Even if vegetation is kept pruned and weeded, yards will collect a certain amount of flammable litter. Leaves and needles fall. Scrap paper blows in on the wind. All such material should be regularly collected and disposed of. In many areas they must be hauled away to an approved landfill either by a refuse disposal service or by the occupant because local air pollution regulations prohibit burning. In those areas where burning is permitted it should be done only in an approved incinerator under permit from the local fire protection agency. Open debris burning has caused a good many conflagrations in the past, although it has been somewhat rare in the past 10 or 12 years due to recent restrictions and controls (Alger 1971).
Because of natural plant succession, clearances
around structures for fire protection will most invariably revert to native vegetation unless positive steps are
taken to maintain the clearance. Maintenance can be
accomplished in several ways: by skillful use of herbicides, by browsing and grazing livestock, by disking,
by hand chopping or grubbing, or by prescribed burning
Many people living in wildfire hazardous areas keep horses and some keep cattle or sheep. Research by the United States Forest Service and California Department of Forestry has shown that goats enjoy a diet of chaparral and are very effective at maintaining fuelbreaks. Horses, cattle, and sheep are primarily grazers and will only browse on very young succulent chaparral but are good at reducing the fuel loading of dry grass.
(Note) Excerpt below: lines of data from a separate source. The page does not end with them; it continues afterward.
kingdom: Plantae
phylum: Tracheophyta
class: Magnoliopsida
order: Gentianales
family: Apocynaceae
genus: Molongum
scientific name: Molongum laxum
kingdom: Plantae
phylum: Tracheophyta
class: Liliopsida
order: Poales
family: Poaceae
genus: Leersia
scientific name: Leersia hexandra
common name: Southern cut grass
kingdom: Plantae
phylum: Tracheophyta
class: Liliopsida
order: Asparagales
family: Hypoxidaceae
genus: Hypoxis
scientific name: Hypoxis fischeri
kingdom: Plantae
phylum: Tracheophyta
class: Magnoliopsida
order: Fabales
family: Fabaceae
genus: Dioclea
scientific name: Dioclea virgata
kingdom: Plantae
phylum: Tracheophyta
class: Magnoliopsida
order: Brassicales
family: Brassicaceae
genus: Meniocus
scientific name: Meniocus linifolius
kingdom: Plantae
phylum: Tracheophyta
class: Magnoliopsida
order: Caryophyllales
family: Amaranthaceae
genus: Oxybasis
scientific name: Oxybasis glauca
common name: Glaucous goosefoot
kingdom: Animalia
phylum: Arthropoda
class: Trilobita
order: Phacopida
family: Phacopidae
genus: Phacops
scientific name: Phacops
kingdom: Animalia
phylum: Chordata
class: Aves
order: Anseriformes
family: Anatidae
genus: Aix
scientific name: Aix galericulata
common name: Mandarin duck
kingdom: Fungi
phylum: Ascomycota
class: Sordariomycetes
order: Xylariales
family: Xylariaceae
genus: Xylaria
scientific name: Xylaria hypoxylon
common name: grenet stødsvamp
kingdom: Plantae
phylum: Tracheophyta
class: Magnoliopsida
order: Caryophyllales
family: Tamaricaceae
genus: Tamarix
The method or combination of methods used is not important as long as thought and effort are put into maintaining the fire protective qualities of the clearing (Orange County Bd. Sup. 1976, Los Angeles County 1973, Green 1977).
Proposed Standards: Remove and dispose of all dead vegetative and other flammable material, in amounts which will carry ground fire or convey fire from one bush or tree to another, by means permitted by State law and local ordinance.